:: THE TASK ::
The listing needs restating word for word.

##### EXERCISE MATERIALS #####

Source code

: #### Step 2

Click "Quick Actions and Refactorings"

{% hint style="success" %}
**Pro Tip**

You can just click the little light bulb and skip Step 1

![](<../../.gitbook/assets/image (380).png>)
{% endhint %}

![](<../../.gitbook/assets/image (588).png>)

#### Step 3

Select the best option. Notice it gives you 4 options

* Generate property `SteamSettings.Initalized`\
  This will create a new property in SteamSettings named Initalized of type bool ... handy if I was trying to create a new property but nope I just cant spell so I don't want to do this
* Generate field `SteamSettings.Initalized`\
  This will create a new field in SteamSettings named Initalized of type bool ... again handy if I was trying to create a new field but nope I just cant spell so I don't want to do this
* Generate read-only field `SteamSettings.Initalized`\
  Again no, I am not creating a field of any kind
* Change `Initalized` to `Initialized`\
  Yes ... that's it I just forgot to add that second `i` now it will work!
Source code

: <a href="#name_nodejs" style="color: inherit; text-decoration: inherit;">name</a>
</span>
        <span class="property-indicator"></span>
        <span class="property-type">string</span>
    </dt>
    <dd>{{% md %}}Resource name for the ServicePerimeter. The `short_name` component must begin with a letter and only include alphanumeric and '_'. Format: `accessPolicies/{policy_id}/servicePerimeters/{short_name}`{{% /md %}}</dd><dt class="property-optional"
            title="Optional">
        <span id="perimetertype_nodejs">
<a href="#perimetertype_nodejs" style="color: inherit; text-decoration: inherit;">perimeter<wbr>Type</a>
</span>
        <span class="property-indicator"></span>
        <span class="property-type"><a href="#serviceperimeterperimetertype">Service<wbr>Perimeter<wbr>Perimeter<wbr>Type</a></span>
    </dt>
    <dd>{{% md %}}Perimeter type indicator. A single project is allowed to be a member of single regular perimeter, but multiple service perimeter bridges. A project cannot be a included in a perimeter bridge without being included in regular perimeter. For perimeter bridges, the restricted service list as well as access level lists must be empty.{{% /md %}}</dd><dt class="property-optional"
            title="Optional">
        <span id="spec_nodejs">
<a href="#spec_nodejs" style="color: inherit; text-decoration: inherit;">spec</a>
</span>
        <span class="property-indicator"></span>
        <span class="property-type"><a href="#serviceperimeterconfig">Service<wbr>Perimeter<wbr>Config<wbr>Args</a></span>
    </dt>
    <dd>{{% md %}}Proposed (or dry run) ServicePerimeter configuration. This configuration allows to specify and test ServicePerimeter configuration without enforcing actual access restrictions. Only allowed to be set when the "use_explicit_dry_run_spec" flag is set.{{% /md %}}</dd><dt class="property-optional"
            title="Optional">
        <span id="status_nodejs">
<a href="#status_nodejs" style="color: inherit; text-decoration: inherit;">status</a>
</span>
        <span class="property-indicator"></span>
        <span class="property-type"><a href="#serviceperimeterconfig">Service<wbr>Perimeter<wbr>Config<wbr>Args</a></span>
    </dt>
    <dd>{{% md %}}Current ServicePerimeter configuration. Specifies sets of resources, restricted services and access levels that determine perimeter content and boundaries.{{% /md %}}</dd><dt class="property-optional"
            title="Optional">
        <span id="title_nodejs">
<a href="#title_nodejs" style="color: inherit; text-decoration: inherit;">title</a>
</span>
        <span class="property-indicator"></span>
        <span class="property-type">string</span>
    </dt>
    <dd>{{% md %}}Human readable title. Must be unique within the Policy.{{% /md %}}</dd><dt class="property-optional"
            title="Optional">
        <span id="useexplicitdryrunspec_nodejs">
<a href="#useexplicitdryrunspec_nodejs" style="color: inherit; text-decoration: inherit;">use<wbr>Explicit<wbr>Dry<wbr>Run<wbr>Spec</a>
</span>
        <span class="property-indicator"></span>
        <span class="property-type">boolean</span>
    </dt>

#####

:: EXPECTED OUTPUT ::
Source code

: #### Step 2

Click "Quick Actions and Refactorings"

{% hint style="success" %}
**Pro Tip**

You can just click the little light bulb and skip Step 1

![](<../../.gitbook/assets/image (380).png>)
{% endhint %}

![](<../../.gitbook/assets/image (588).png>)

#### Step 3

Select the best option. Notice it gives you 4 options

* Generate property `SteamSettings.Initalized`\
  This will create a new property in SteamSettings named Initalized of type bool ... handy if I was trying to create a new property but nope I just cant spell so I don't want to do this
* Generate field `SteamSettings.Initalized`\
  This will create a new field in SteamSettings named Initalized of type bool ... again handy if I was trying to create a new field but nope I just cant spell so I don't want to do this
* Generate read-only field `SteamSettings.Initalized`\
  Again no, I am not creating a field of any kind
* Change `Initalized` to `Initialized`\
  Yes ... that's it I just forgot to add that second `i` now it will work!
Source code

: <a href="#name_nodejs" style="color: inherit; text-decoration: inherit;">name</a>
</span>
        <span class="property-indicator"></span>
        <span class="property-type">string</span>
    </dt>
    <dd>{{% md %}}Resource name for the ServicePerimeter. The `short_name` component must begin with a letter and only include alphanumeric and '_'. Format: `accessPolicies/{policy_id}/servicePerimeters/{short_name}`{{% /md %}}</dd><dt class="property-optional"
            title="Optional">
        <span id="perimetertype_nodejs">
<a href="#perimetertype_nodejs" style="color: inherit; text-decoration: inherit;">perimeter<wbr>Type</a>
</span>
        <span class="property-indicator"></span>
        <span class="property-type"><a href="#serviceperimeterperimetertype">Service<wbr>Perimeter<wbr>Perimeter<wbr>Type</a></span>
    </dt>
    <dd>{{% md %}}Perimeter type indicator. A single project is allowed to be a member of single regular perimeter, but multiple service perimeter bridges. A project cannot be a included in a perimeter bridge without being included in regular perimeter. For perimeter bridges, the restricted service list as well as access level lists must be empty.{{% /md %}}</dd><dt class="property-optional"
            title="Optional">
        <span id="spec_nodejs">
<a href="#spec_nodejs" style="color: inherit; text-decoration: inherit;">spec</a>
</span>
        <span class="property-indicator"></span>
        <span class="property-type"><a href="#serviceperimeterconfig">Service<wbr>Perimeter<wbr>Config<wbr>Args</a></span>
    </dt>
    <dd>{{% md %}}Proposed (or dry run) ServicePerimeter configuration. This configuration allows to specify and test ServicePerimeter configuration without enforcing actual access restrictions. Only allowed to be set when the "use_explicit_dry_run_spec" flag is set.{{% /md %}}</dd><dt class="property-optional"
            title="Optional">
        <span id="status_nodejs">
<a href="#status_nodejs" style="color: inherit; text-decoration: inherit;">status</a>
</span>
        <span class="property-indicator"></span>
        <span class="property-type"><a href="#serviceperimeterconfig">Service<wbr>Perimeter<wbr>Config<wbr>Args</a></span>
    </dt>
    <dd>{{% md %}}Current ServicePerimeter configuration. Specifies sets of resources, restricted services and access levels that determine perimeter content and boundaries.{{% /md %}}</dd><dt class="property-optional"
            title="Optional">
        <span id="title_nodejs">
<a href="#title_nodejs" style="color: inherit; text-decoration: inherit;">title</a>
</span>
        <span class="property-indicator"></span>
        <span class="property-type">string</span>
    </dt>
    <dd>{{% md %}}Human readable title. Must be unique within the Policy.{{% /md %}}</dd><dt class="property-optional"
            title="Optional">
        <span id="useexplicitdryrunspec_nodejs">
<a href="#useexplicitdryrunspec_nodejs" style="color: inherit; text-decoration: inherit;">use<wbr>Explicit<wbr>Dry<wbr>Run<wbr>Spec</a>
</span>
        <span class="property-indicator"></span>
        <span class="property-type">boolean</span>
    </dt>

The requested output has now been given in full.